START Excerpted text
# Packages from Amazon.co.uk not arriving



## 1dave123 (15 Aug 2011)

Hi there 

I am about to email both Amazon and An Post concerning a series of packages that have not arrived. 

Until about 3 months ago I have never had anything go missing in the post - since about May however three separate Amazon packages have not arrived plus another DVD package (this last one not from Amazon).

I am just wondering if anyone else in the Dublin 4 area is having any issues recently with packages not arriving.

Bills and other post seem to be arriving fine.

Many thanks


----------



## Newbie! (15 Aug 2011)

I was about to reply to an earlier post about amazon but cant find it now. Last year I ordered a large no. of books from amazon. The parcel never arrived so I contacted amazon, they apologised and the following week a new parcel arrived. About one month later, I got a call from An Post somehwere in Ballymount (Dublin) to say they found a parcel belonging to me. I went to collect and lo and behold, although utterly battered and beaten, there was my original order. So I ended up with two of everything.
END Excerpted text
START Data provided
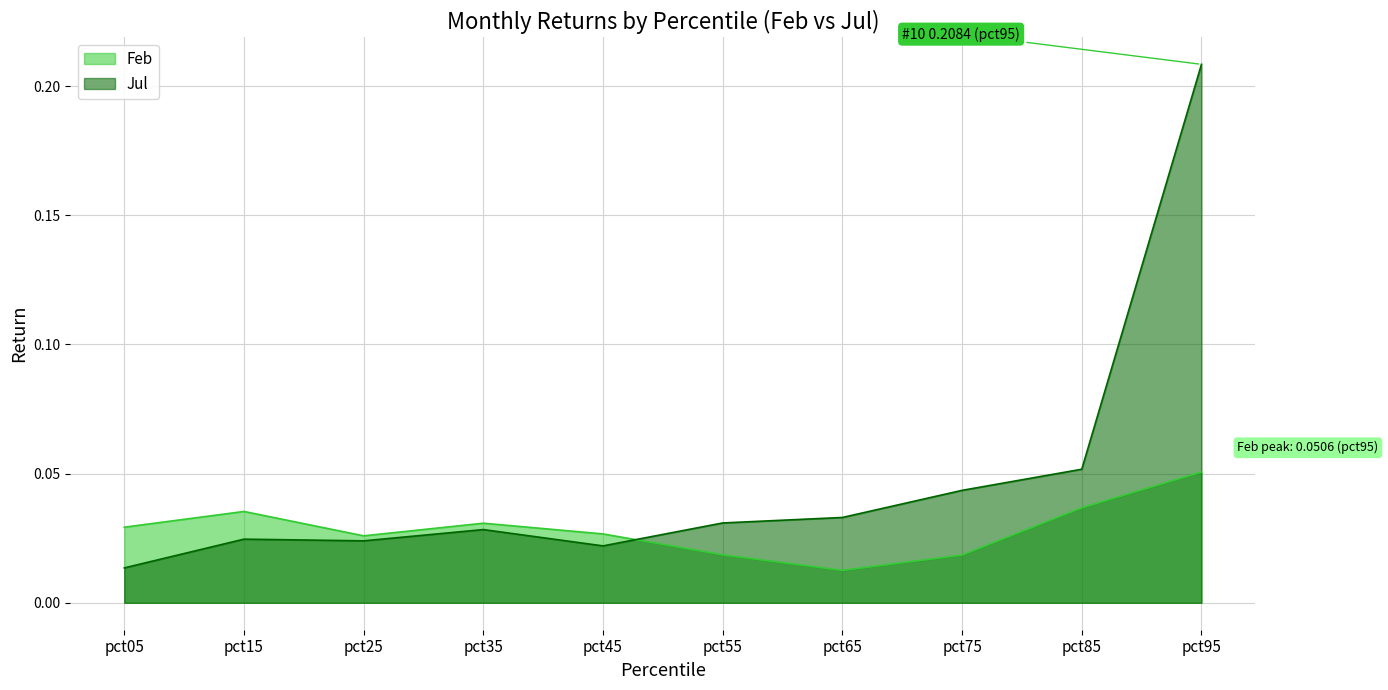

How many interior local peaks does the Jul series have?

2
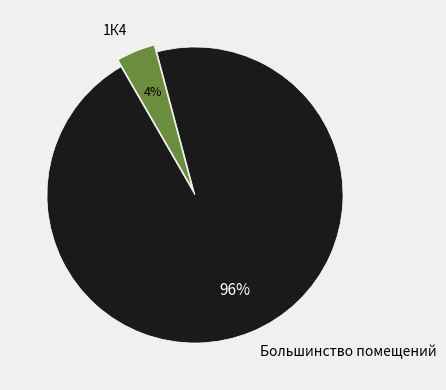

How many segments does this pie chart have?

2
END Data provided
Required tasks:
**1.** Answer the following about the forum thread on undelivered Amazon packages, one line each:
(a) Since roughly when have the first poster's packages been going missing?
(b) What kind of post does the first poster say is still arriving normally?
(c) From what location did An Post call the second poster about the found parcel?
**2.** Summarize the forum thread on undelivered Amazon packages in two sentences.
**3.** Carry on the forum thread on undelivered Amazon packages from the point at which it stops.

Answers per task:
**1.**
(a) Since about May.
(b) Bills and other post.
(c) Ballymount, in Dublin.

**2.** One poster, about to email Amazon and An Post, reports that since about May three Amazon packages and another DVD package have failed to arrive, and asks whether others in the Dublin 4 area have had similar problems. Another poster describes an Amazon book order that never arrived and was replaced the following week, after which An Post called about a month later to say the original parcel had been found, leaving that poster with two of everything.

**3.**
I find amazon supreme to deal with. Last sunday, i placed an order, got an email that night to say it was dispatched and i recieved it at 11am on Tuesday morn...hard to beat that service. The total order was €26 so i got free delivery and when i checked Easons, the total order would have come to €72


----------



## Leo (16 Aug 2011)

I buy quite a bit from the North/UK, Amazon included. Delivery times for parcels has gotten worse over the past few months. Parcels from the North used to arrive within 24 or at worst 48 hours of shipping, now it can take 2 weeks!


----------



## NovaFlare77 (16 Aug 2011)

I buy alot of stuff on-line, mainly through Amazon UK or Book Depository. The vast majority of it arrives perfectly fine, except for my last order which was 4 packages from Bookdepository. The problem? The packages were delivered across 2 days (1 on a Thursday, 3 on the Friday - no problems with that), and both days the delivery guy left the packages propped up against the front door, for everyone to see and anyone to take. 

Thankfully, I'm in a quiet estate away from the main road (in D4 as well), so there wouldn't have been many passerbys, but it would only need to have taken one dishonest person to take one or a few of them.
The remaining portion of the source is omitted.